Distance et proximité d'Henri Michaux
PAR JEAN-MICHEL MAULPOIX  

HENRI MICHAUX, A DISTANCE, Mercure de France éd., 144 p. 70 F.


Inédits retrouvés, textes parus en revues ou plaquettes, mais non repris par l'auteur dans ses principaux recueils, voici réunis la soixantaine de poèmes de Michaux qui restaient inconnus à ce jour, ou d'un accès malaisé.

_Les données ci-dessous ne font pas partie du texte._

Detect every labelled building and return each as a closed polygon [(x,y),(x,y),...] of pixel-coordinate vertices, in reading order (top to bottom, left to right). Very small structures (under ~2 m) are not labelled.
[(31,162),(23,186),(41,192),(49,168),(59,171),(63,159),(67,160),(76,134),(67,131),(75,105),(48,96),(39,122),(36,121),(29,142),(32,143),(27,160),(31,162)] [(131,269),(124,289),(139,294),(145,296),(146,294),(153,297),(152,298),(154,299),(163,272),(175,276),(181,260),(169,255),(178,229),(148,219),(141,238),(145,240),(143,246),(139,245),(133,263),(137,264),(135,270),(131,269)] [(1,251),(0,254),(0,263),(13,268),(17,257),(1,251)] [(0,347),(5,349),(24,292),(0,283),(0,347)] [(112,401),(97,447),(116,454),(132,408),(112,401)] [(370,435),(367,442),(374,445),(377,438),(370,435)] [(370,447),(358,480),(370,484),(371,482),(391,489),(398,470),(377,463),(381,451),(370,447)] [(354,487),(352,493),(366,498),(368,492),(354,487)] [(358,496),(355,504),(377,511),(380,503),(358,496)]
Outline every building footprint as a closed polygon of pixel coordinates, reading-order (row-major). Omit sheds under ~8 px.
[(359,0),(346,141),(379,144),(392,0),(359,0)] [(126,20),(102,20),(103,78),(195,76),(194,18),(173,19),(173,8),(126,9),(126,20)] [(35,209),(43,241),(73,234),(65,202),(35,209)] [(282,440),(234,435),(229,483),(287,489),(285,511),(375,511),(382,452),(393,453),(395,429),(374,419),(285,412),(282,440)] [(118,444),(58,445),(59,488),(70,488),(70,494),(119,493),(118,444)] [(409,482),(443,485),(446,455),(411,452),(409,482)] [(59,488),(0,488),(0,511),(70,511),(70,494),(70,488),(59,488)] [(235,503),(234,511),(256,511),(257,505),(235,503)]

Micheline Phankim et Anne-Elisabeth Halpern ont édité ces poèmes en suivant l'ordre chronologique présumé de leur composition. Une trajectoire se dessine qui conduit des années vingt aux années quatre-vingt en balayant l'ensemble de l'oeuvre. Les lecteurs les plus assidus retrouvent ainsi sans peine des périodes ou des arêtes significatives, marquées par une thématique ou par des formes spécifiques : l'invention verbale (« Rencontre dans la forêt », « Parlant population »), l'épreuve et l'exorcisme de la guerre (« In Memoriam »), la souffrance du bras cassé (« Portes donnant sur le feu »), une écriture de traits (« Univers de dessins »), des créatures imaginaires (Tchimbou, Oulouba, Aribar, Mulal, Téké...) etc. Rien, ici, non plus que dans les autres recueils, qui paraisse approximatif, incertain ou inaccompli comme risqueraient de l'être quelques poussiéreux « fonds de tiroir ». Tous ces poèmes sont vigoureusement déterminés par le même constant souci d'approcher « le problème d'être »; ils répondent à de successives poussées d'écriture venues de « l'espace du dedans ».

Pourtant, c'est aussi d'un chantier qu'il s'agit, puisque telle fut toujours, à tout moment, l'oeuvre de Michaux, creusant, fouillant et raturant sans relâche les traits de la langue et du visage : « crécelle dans la Muse / crécelle dans le coeur des anges », « criaillement sur les assemblées », « verrues sur les doctrines », « tampon sur la voix anonyme »...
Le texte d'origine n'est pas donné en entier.